Her grand sense of adventure has never waned ....from the day she stepped on a train all by herself in small town Ohio fresh from high school graduation headed for Washington DC (not knowing a soul as she pressed her way through the bustling WWII crowds in Union Station to make her way to her new job in support of the war effort). ...to the day she boarded her first cruise ship headed for the Caribbean a few months before her 90th birthday to drink her long island iced teas and sing along with the dinner entertainment!

Of course we wanted to be in the crowd of family that invaded Florida for her 90th birthday bash. It was such a fab weekend. We got to be one of many surprise arrivals for her and we got to see a lot of family we haven't seen in a long time.

Sage words of wisdom when asked if she had any advice about life after 90 years... "Just Enjoy It!"

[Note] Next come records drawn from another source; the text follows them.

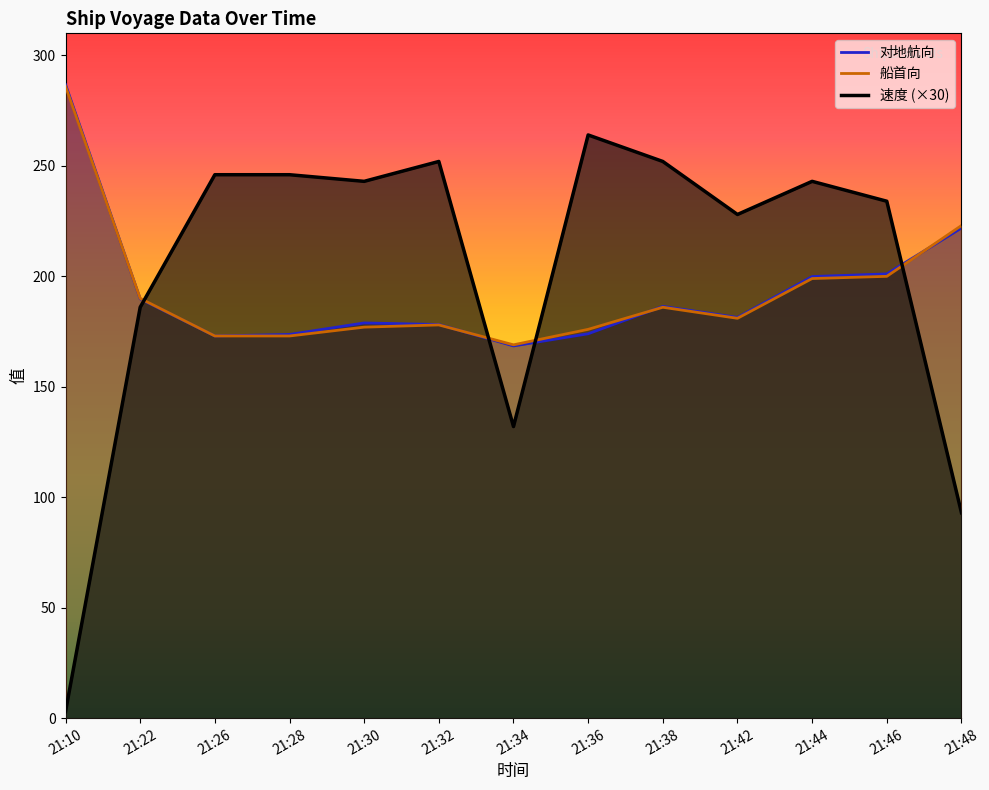

Reading right to left, transcribe all the data shown in this chart.

速度: 93.0	234.0	243.0	228.0	252.0	264.0	132.0	252.0	243.0	246.0	246.0	186.0	3.0
对地航向: 221.9	201.1	199.9	181.4	186.4	174.0	168.5	178.2	178.9	173.7	173.0	189.8	286.8
船首向: 223.0	200.0	199.0	181.0	186.0	176.0	169.0	178.0	177.0	173.0	173.0	190.0	286.0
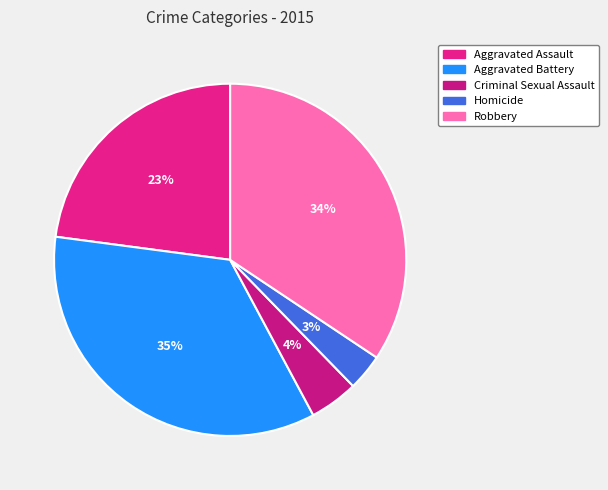

Rank the categories by value from highest to lowest.

Aggravated Battery, Robbery, Aggravated Assault, Criminal Sexual Assault, Homicide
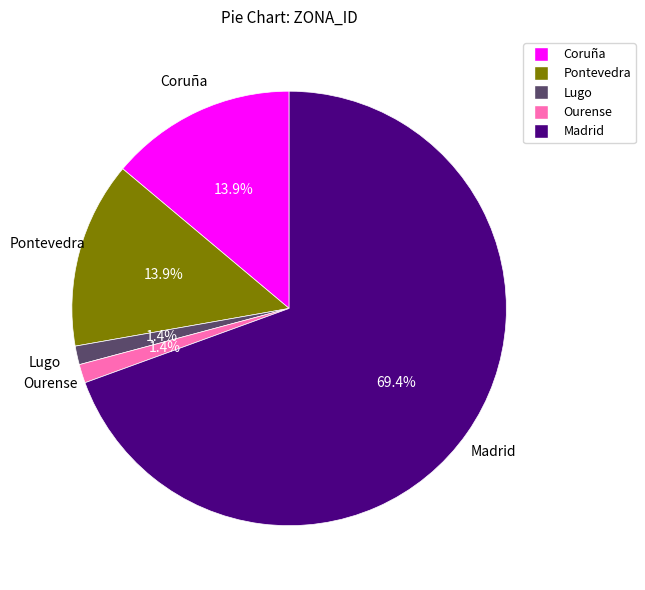

What is the majority slice?

Madrid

Great Grandma R... We love you and Happy Birthday to you again! Cheers!

(and yes, if you are wondering if she is reading this blog at her tender age of 90, yes she is - she probably even checked FB before you did this morning... remember...she rocks)

Party hangover....

Also - bonus - we stayed with Auntie B and Uncle Fun who have a pool that they warmed up for a first s.w.i.m. Loved that. Jacob wasn't exactly sure what to do but he seemed to like it.